Year 1

Our project is focused on developing a new anti-cancer drug that has been shown to effectively block cancer stem cell (CSC) self renewal in a variety of major tumor types. During the reporting period our group made significant advances on several fronts in advancing our novel stem cell directed therapy toward clinical development. In particular, we have associated cancer causing mutations in breast cancer in the molecular target of our therapeutic and shown that tumors bearing this type of mutation are exquisitely sensitive to our treatment. Based on this discovery, we have developed methodologies and reagents to identify patients who are most likely to benefit from treatment with our agent. Thus, this project is an excellent example of how “personalized medicine” is becoming a reality in cancer drug development. Furthermore, our results highlight the promise of targeting inappropriate activation of stem cell pathways as new strategy in cancer treatment.

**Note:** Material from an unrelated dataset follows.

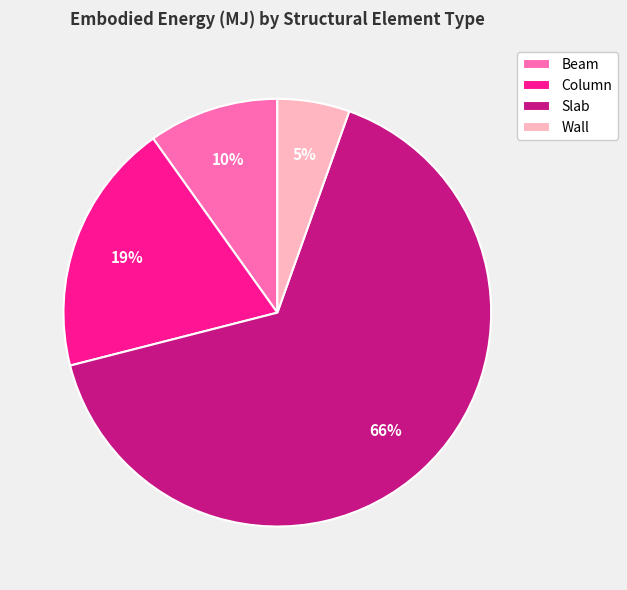

Is the sum of Slab and Wall greater than half?

Yes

During the reporting period we have assembled an experienced team of scientists and clinicians at our institution and also at collaborating institutions to execute the pre-clinical and clinical development of our new anti-cancer treatment. We have developed a detailed clinical strategy which involves a close collaboration between academic medical centers and the biotech industry. We have planned a series of clinical trials which will test the safety and efficacy of our anti-cancer drug and also test our hypothesis regarding selecting patients most likely to respond to treatment. This trials will take place at multiple sites including several in California.

In addition, we have made tremendous and tangible progress in advancing our therapeutic toward clinical testing. These steps include the completion of GMP manufacture of the drug for IND-enabling safety studies and for use in subsequent Phase 1 clinical trials and the initiation of IND-enabling safety studies.